Het ging sneeuwen. Lin wist het zeker. Ze stampte een paar keer op de grond om haar voeten warmer te krijgen, terwijl ze omhoog keek, naar de witte lucht. Dit zou het teken zijn dat de winter in aantocht was.
In de verte kon ze haar herbergal zien liggen. Ze runde het nu al zo'n vijf jaar in haar eentje, sinds de dood van haar vader. En het ging best. Ach, het ging redelijk. Het kon stukken beter, maar op de een of andere manier gingen de inwoners van Breeg liever naar de Steigerende Pony voor hun dagelijkse bier. Terwijl dat van haar, al was dat haar eigen mening, stukken beter was.
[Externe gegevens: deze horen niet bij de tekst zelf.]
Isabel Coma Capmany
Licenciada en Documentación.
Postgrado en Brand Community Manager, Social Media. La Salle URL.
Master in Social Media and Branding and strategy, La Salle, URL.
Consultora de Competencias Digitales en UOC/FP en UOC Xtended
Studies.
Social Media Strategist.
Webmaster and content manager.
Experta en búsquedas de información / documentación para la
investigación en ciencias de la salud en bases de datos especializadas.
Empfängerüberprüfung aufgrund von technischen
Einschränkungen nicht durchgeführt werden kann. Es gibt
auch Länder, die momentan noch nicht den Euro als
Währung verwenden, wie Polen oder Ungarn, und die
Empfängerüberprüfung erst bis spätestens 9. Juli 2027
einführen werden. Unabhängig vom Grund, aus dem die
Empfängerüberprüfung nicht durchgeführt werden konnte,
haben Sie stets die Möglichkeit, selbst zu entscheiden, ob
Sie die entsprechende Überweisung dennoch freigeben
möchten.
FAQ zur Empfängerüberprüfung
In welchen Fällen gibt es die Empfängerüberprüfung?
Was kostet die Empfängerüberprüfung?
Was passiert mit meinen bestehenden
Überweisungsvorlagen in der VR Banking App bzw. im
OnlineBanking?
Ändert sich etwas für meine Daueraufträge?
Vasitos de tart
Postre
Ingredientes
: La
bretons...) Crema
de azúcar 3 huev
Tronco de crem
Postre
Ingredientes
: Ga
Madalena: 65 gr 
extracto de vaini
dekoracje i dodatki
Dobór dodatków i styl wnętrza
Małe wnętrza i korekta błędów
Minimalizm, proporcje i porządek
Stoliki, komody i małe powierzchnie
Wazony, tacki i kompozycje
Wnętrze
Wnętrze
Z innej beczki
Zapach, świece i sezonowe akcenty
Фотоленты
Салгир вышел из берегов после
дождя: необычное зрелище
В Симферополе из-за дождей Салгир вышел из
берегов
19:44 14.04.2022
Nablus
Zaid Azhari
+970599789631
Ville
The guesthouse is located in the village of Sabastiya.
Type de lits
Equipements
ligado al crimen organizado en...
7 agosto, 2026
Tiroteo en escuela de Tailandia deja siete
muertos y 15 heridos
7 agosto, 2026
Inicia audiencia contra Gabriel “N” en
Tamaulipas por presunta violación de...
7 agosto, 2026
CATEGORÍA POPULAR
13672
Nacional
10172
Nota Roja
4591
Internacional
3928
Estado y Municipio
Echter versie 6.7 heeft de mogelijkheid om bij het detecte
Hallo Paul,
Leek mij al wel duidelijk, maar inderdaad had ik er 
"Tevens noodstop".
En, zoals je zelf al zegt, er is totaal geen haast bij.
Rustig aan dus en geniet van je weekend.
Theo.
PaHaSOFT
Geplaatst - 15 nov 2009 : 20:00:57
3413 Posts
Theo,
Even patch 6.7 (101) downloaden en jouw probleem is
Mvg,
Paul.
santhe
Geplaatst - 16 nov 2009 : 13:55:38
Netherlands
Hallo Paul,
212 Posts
Ze stapte een aantal minuten flink door, tot ze uiteindelijk voor de deur van de herberg stond. Het hout dat ze in het bos verzameld had, sleepte ze achter zich aan naar de opslagplaats, waar ze het opstapelde, en alvast wat meenam om het vuur binnen aan te maken.
Binnen stookte ze de haard op, en hing er een ketel met soep boven. Vervolgens maakte ze de keuken schoon en controleerde de hoeveelheid bier en voedsel dat nog aanwezig was. Ten slotte zonk ze zuchtend neer op een krukje bij het vuur.
Hopelijk zou ze vanavond eindelijk weer eens wat gasten ontvangen.